Last semester Malvana Ramborger, a fourth year Illustrative Design student at RIT, described the difference between these seemingly similar forms.

“Capital ‘D’ Deaf is really for people that have grown up fully immersed in Deaf culture,” she noted. “Typically, those who have more than two generations of Deaf people in their family, who have gone to Deaf schools, are immersed in Deaf culture and are proud of their culture as well.”

Ramborger believes that capital “D” Deaf individuals see their Deafness in a cultural context and as an integral piece of their identity, rather than a medical condition that needs to be cured.

“For lowercase ‘d,’ they don’t really have that strong of a bond. They’ve heard about what it is, but they’re not fully immersed in Deaf culture.”

David Zhao, a third year Accounting student, agreed with Ramborger that the capitalization of Deaf refers to one’s ability to identify with Deaf culture.

“There’s a spectrum connecting Deaf identity, Deaf community, and cultural development,” he signed. “So for capital ‘D,’ you grew up connecting with the Deaf community and going to a Deaf school. You’re proud to be Deaf [and] who you are, and so you have a strong connection with the Deaf community.”

"A lot of people that go to RIT sometimes don't really have an identity yet."

However, Zhao then explained that hard-of-hearing (HoH) individuals are often listed under the lowercase “d” category, though both identities retain familial, educational and cultural connections to Deafness.

“Lowercase ‘d’ is more for you if you’re hard of hearing, or not fully deaf. Maybe not as connected with the Deaf community. Maybe you didn’t go to the Deaf institution, or were in a mainstream school of hearing students as well,” signed Zhao.

Despite any variations in definitions, the decision to capitalize the term (or even use it at all) must be left to the individual. It is a personal preference to even want to identify using either at all.


Most often, Deaf people choose their preferred form based on how they grew up. However, similar to other aspects of identity, what makes individuals most comfortable may gradually change over time. 

For example, while Ramborger identified as capital “D” Deaf as she grew up and attended a Deaf school, she now uses both forms after interacting with more individuals outside the Deaf community.

“I’ve been hanging out with hearing people and Deaf people,” she mentioned. “I’ve also experienced interacting with a lot of different people on the spectrum of capital ‘D’ and lowercase ‘d,’ so I would say I’m about in the middle.”

Zhao has jumped back and forth but, like Ramborger, currently identifies in the middle following childhood experiences with both hearing and Deaf education.

“For eight years, I was in a mainstream school, elementary school to seventh grade,” Zhao signed. “So I socialized with hearing students and hearing people and was kind in that environment for a while until eighth grade.

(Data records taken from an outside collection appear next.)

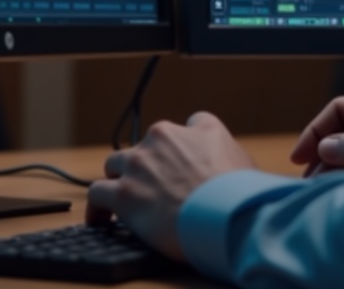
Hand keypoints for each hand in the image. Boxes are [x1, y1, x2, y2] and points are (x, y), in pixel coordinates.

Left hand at [86, 111, 255, 260]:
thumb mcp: (245, 160)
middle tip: (155, 190)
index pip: (187, 126)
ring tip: (124, 202)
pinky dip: (97, 206)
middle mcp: (164, 138)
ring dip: (119, 180)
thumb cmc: (240, 194)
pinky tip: (101, 218)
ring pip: (115, 165)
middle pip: (144, 145)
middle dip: (146, 165)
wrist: (226, 217)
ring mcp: (140, 164)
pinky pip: (97, 193)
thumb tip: (224, 162)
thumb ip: (227, 152)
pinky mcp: (123, 193)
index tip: (183, 163)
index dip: (184, 147)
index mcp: (198, 128)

Then I transferred to a Deaf school for high school.”


Coming to terms with identity is especially important for many Deaf people, which is why others need to respect the preferences of those who wish to use a particular form of D/deaf.

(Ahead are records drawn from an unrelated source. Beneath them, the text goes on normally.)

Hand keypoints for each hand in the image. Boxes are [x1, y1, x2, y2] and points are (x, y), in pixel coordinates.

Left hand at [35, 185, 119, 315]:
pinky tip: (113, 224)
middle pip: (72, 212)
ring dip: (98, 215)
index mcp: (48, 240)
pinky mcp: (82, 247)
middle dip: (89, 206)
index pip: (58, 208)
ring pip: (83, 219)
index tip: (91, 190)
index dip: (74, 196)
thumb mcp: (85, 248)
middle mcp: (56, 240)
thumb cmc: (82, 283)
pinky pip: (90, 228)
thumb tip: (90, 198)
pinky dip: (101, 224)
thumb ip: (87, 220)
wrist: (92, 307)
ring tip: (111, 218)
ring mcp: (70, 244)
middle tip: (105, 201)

“I think it’s very important,” Ramborger explained. “It’s a big part of my life. I’m a third-generation Deaf [person] and my family has gone to Deaf schools, and ASL is my first language as well. I love being Deaf. I couldn’t imagine it any other way. It’s a life of silence.”

Regardless of how she identifies, Ramborger still enjoys socializing with all RIT students regardless of her or other people’s hearing status. In fact, coming to RIT often helps Deaf students find their identity, as many have previously never been surrounded by a Deaf community.

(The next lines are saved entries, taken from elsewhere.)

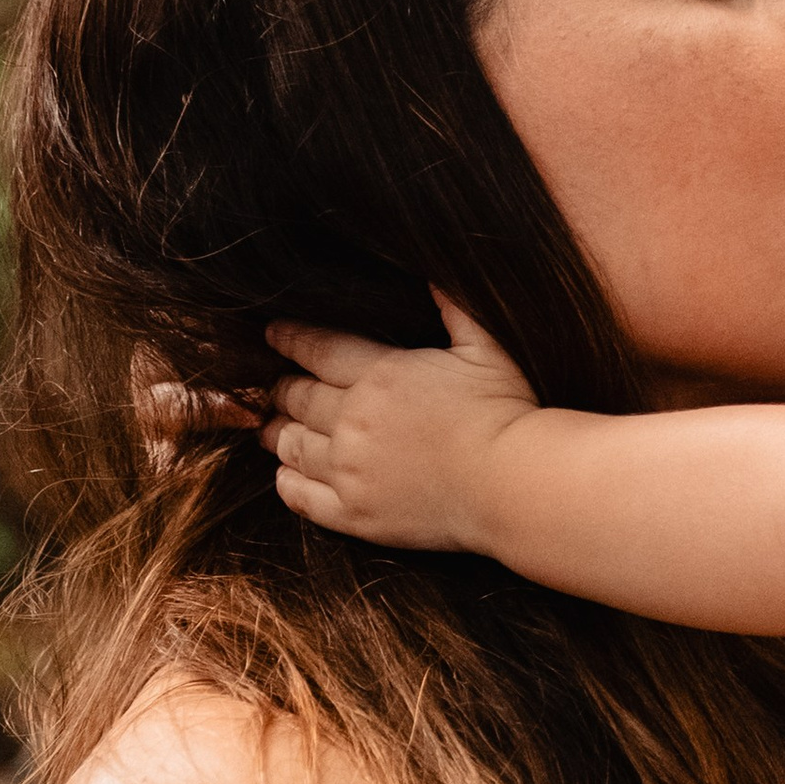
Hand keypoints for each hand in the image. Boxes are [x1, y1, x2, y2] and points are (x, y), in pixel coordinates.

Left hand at [264, 299, 538, 551]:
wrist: (513, 484)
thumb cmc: (508, 413)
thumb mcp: (487, 347)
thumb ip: (456, 307)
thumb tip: (434, 270)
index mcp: (381, 375)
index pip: (318, 350)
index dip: (291, 340)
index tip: (273, 336)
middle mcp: (353, 421)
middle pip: (299, 399)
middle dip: (284, 390)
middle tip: (277, 389)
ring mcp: (350, 470)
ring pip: (293, 446)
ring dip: (278, 434)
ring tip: (271, 430)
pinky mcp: (355, 513)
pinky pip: (303, 497)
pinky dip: (287, 483)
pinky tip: (285, 475)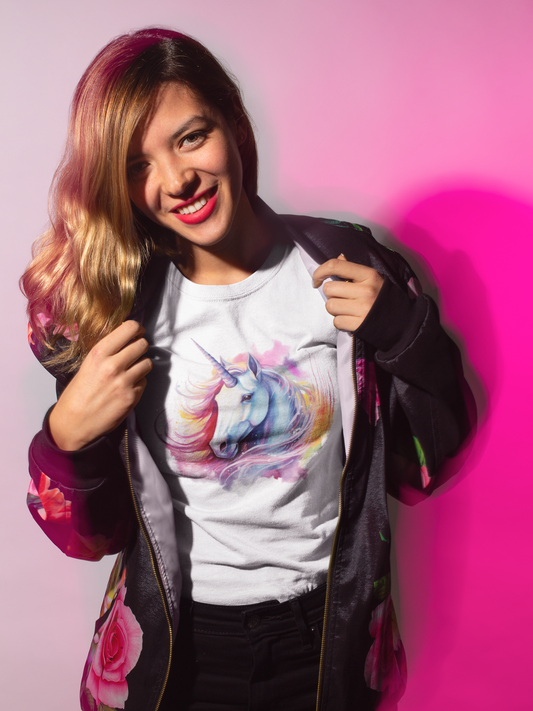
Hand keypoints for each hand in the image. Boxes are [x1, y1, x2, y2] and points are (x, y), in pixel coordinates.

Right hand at [49, 321, 151, 450]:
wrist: (73, 423)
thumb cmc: (77, 394)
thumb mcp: (87, 365)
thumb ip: (107, 352)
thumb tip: (127, 340)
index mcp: (99, 353)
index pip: (129, 328)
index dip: (136, 329)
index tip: (137, 332)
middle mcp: (113, 365)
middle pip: (143, 344)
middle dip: (140, 347)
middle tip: (135, 353)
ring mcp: (125, 382)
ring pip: (147, 363)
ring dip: (141, 365)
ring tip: (130, 371)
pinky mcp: (132, 397)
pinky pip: (144, 382)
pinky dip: (139, 383)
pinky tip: (126, 388)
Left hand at [313, 254, 383, 331]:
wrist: (402, 322)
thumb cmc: (382, 297)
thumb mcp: (373, 279)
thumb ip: (354, 270)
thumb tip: (339, 257)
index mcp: (368, 275)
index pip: (336, 265)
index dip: (320, 271)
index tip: (316, 279)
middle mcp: (365, 290)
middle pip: (329, 289)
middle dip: (331, 294)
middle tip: (341, 297)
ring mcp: (362, 309)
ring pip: (330, 306)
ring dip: (335, 309)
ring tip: (347, 309)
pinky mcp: (360, 325)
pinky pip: (336, 322)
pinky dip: (341, 321)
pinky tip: (351, 319)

"Lowercase 'd' is more for you if you're hard of hearing, or not fully deaf. Maybe not as connected with the deaf community."

“A lot of people that go to RIT sometimes don’t really have an identity yet,” she said. “And as they go to RIT, they eventually find their identity.”

Although capital “D” Deaf and lowercase “d” deaf are two important forms of identity within the Deaf community, they are not the only ones. Alberta Hands & Voices, an advocacy group for Deaf and HoH children, uses Deaf Plus (Deaf+) to describe children with “hearing loss in addition to other conditions that affect them medically, physically, emotionally, educationally, or socially.”

This generally includes learning disabilities, ADD/ADHD, vision loss, cerebral palsy and autism. It is important to note that Deaf+ individuals are likely to experience more discrimination compared to others, though the Deaf community as a whole is often still oppressed.

Moreover, many historical terms used to identify Deaf individuals are now considered derogatory and have since been discontinued. Phrases such as “deaf and dumb,” “deaf-mute,” and “hearing impaired” are no longer used to describe members of the Deaf community.

Regardless of your identity, please remember to stay safe and respect those around you. It is a privilege to publicly identify as you wish, as society has stripped that choice from Deaf people for many years.